### Problem description
Please return the records below exactly as they stand, with the pictures removed.

### Source records
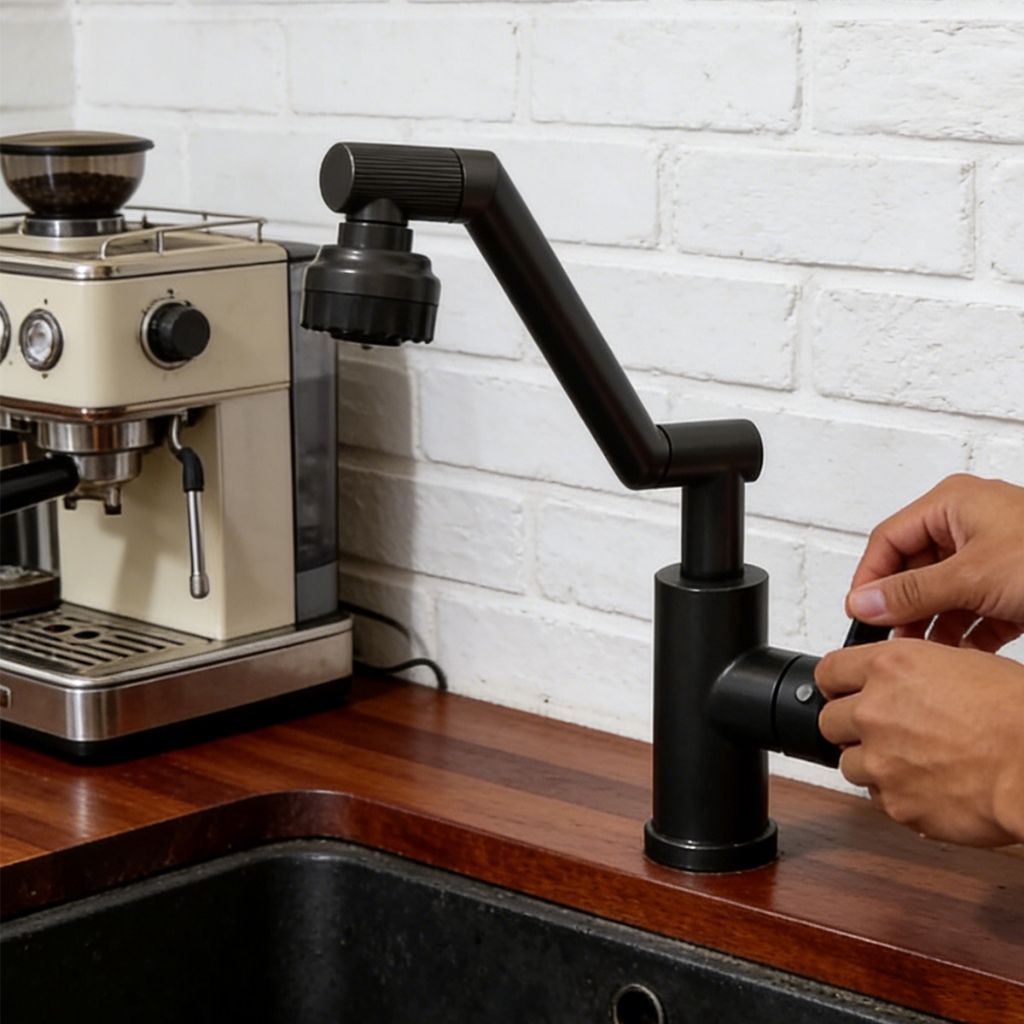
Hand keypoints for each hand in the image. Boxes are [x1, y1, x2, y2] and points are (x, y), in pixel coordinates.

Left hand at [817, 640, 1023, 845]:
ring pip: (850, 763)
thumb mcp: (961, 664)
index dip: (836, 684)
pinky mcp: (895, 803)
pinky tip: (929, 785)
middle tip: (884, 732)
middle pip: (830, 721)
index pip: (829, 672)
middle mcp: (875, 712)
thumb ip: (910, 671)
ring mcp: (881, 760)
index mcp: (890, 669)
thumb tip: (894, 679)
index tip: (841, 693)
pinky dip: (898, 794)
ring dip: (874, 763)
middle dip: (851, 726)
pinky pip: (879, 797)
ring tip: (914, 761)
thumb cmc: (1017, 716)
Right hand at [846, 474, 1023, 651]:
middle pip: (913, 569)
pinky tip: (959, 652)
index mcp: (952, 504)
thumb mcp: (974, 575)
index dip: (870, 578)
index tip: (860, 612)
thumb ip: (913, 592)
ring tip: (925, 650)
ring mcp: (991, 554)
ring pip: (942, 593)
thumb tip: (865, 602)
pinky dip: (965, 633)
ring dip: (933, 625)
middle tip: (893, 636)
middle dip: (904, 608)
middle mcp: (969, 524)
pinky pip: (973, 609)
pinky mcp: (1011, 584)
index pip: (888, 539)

### Written answer
Hand keypoints for each hand in the image. Boxes are [x1, y1, x2, y2] and points are (x, y), in pixel coordinates.

Left hand at [817, 640, 1023, 845]:
ring pip: (850, 763)
thumb mcp: (961, 664)
index dip: (836, 684)
pinky mcp: (895, 803)
pinky tip: (929, 785)
middle tip: (884, 732)
middle pip: (830, 721)
index pip: (829, 672)
middle mcp: (875, 712)
thumb ip: (910, 671)
ring mcp: (881, 760)
index mcp: (890, 669)
thumb tip: (894, 679)
index tip: (841, 693)
pinky dip: (898, 794)
ring dip: (874, 763)
middle dip: (851, 726)
pinky pip: (879, 797)
ring tip: (914, 761)
thumb cmc: (1017, 716)
Right hand at [846, 474, 1023, 651]:
middle pip: (913, 569)
pinky tip: (959, 652)
index mcp: (952, 504)
thumb mcp: (974, 575)
index dip: (870, 578)
index tip: (860, 612)
thumb ip: (913, 592)
ring tip: (925, 650)
ring mcp: (991, 554)
ring pip: (942, 593)
thumb tip: (865, 602)
pinky dip: (965, 633)
ring dip: (933, 625)
middle tip: (893, 636)
middle dip: (904, 608)
middle mcp: (969, 524)
pinky pip: (973, 609)
pinky mcp: (1011, 584)
index pip: (888, 539)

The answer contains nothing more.